Part of the reason Schumer took the job is that he was able to join Minority Leader Harry Reid’s Senate leadership team, which allows him to craft the party’s message with an eye toward the Senate races. He has embraced that job as if he’d spent his career representing Dubuque rather than Brooklyn. He is obsessed with the health of what he calls his “marginals,” red-state Democrats who live in fear of being too closely associated with, well, New York liberals like Schumer. He treats the marginals like fragile vases in constant danger of being knocked off their pedestals.
Schumer considers every Washington debate in terms of how it will affect the marginals. “There were some in our caucus that wanted to let the Patriot Act lapse,” he tells me. “I said that I think we got to change it, and I’ll work to change it, but to let it lapse would be a disaster, particularly for our Democrats in red states. You know, when I go to a drawing room in Manhattan and they say, ‘You got to appeal to our base!’ I say, ‘There is no base in North Dakota!’ ”
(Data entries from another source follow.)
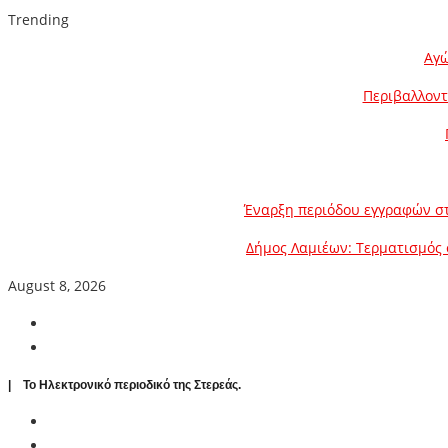
Trending
Αγώ
Περιβαλλοντ
Έναρξη περιόδου εγγραφών στ
Δήμος Λαμιέων: Τερματισμός 
August 8, 2026
| To Ηλεκτρονικό περιοδικό της Στερεάς.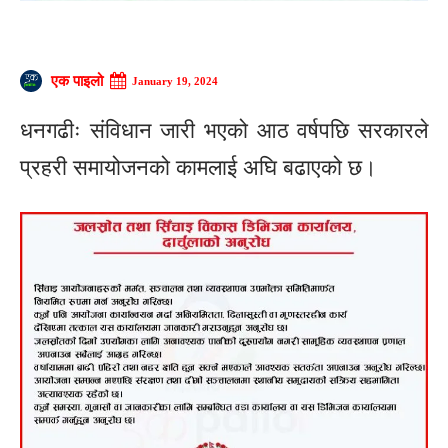
एक पाइलो
January 19, 2024
धनगढीः संविधान जारी भएको आठ वर्षपछि सरकारले
प्रहरी समायोजनको कामलाई अघि बढाएको छ।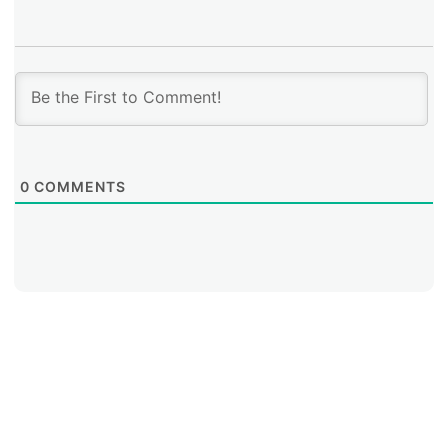
alumnos para resolver dudas.
0
COMMENTS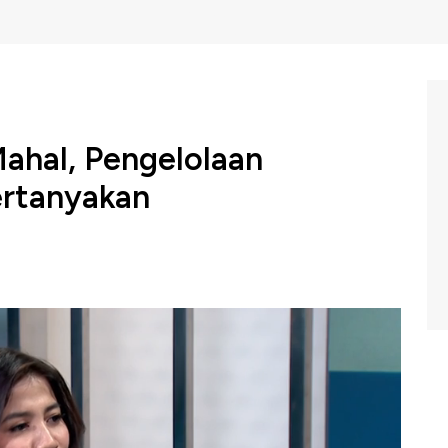
Mahal, Pengelolaan
ertanyakan
ndonesia menyoroti konsekuensi ongkos politik di
n pertanyaan bagaimana dana partai politik dikelola.
ng bersama Managing Editor CNBC Indonesia Muhammad
losing Bell CNBC Indonesia, Selasa (26/11/2024).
When Schumer took the helm of the DSCC last year, he became personally immersed in the weeds of the operation, hiring his own team, messing around in primaries, recruiting candidates, and personally lecturing them about how to run a campaign using what he calls the Schumer Method. That’s his secret recipe for his own New York victory, and he is now franchising it out. He instructs his candidates to very carefully define the prototypical swing voters in their home states—for him, it’s the imaginary Joe and Ilene O’Reilly from Massapequa—and then craft a campaign to meet their needs. To reach these local Joes and Ilenes regularly, he also coaches his candidates to get home and hit every media market in their state at least once a month. “The head of the DSCC used to be just a fund-raiser,” says Schumer’s communications director, Phil Singer. “He’s become more of a strategist and tactician.”
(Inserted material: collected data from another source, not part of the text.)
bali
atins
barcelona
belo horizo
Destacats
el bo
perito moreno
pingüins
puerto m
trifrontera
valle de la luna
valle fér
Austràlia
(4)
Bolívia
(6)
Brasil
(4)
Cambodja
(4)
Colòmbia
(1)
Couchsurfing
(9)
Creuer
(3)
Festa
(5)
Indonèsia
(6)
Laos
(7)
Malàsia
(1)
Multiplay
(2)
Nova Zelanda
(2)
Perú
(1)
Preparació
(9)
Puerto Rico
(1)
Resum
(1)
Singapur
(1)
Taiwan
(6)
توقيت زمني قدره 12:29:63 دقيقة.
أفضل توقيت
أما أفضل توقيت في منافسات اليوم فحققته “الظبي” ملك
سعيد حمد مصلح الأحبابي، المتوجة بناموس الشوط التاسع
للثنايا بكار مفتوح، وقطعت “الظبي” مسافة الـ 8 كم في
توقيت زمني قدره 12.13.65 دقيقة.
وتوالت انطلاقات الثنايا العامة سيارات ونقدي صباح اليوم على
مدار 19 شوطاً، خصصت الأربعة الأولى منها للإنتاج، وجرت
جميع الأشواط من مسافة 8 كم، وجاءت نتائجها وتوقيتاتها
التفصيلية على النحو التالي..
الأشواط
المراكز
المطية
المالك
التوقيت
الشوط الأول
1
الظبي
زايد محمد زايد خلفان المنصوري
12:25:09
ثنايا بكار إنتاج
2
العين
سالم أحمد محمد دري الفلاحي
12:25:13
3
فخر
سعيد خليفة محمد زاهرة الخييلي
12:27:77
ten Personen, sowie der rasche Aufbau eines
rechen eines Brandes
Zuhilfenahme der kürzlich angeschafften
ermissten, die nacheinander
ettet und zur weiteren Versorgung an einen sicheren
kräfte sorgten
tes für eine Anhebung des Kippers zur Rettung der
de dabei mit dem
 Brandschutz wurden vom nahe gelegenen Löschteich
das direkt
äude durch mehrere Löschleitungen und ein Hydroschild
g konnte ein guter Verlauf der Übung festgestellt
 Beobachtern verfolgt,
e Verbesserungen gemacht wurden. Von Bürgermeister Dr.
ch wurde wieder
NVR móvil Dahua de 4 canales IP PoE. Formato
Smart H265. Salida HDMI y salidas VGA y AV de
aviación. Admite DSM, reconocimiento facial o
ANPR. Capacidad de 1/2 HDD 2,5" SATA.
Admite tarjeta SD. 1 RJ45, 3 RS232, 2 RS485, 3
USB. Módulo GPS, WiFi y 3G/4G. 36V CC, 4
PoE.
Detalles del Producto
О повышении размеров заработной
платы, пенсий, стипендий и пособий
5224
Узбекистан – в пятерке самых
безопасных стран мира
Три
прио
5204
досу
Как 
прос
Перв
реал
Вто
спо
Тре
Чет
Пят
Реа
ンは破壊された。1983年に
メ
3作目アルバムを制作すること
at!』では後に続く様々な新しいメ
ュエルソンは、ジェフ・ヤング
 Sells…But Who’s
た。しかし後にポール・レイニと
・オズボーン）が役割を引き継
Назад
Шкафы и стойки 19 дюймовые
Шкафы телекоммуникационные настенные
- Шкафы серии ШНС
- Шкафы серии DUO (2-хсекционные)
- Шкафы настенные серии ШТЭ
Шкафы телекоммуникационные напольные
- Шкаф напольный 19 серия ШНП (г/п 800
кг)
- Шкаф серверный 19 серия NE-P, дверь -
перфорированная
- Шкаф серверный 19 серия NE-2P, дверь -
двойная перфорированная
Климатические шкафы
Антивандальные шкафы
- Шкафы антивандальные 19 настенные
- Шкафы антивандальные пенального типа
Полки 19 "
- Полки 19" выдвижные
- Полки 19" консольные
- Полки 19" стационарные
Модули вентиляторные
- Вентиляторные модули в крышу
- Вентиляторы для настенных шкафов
These red-state political moves aren’t just helping Democrats this cycle. They are serving as a road test for the potential platform of the party’s 2008 presidential nominee, whoever that turns out to be. Democratic victories in red states this year will be seized upon by party strategists as pointing the way forward for 2008. In that way, Schumer is helping the party define a kind of centrism that, if successful, could also help win the White House.
Some Democrats, however, have been flirting with a slightly altered version of the dream. Wouldn’t it be better, they wonder, if they came close to winning back the Senate this year, but accomplished the task only in 2008? After all, a slim Senate majority would make it difficult to govern, perhaps giving Bush the opportunity to turn the new Senate leadership into a useful foil, just as Bill Clinton did to Newt Gingrich and Bob Dole, and thereby revive his presidency. Furthermore, this alternate dream scenario goes, in 2008, there are 21 Republicans up for reelection and only 12 Democrats. Wouldn’t that be the moment for Democrats to come sweeping back into power?
It would be unusual, but people who have watched Schumer over the past year and a half as he has become increasingly consumed by his DSCC work believe that he would be willing to stay in the job for another two years if he falls short this year. Aides close to him agree. Asked about that scenario, Schumer will only say, “Let’s see how I do this time.”
I guess we'll see in November if the strategy works.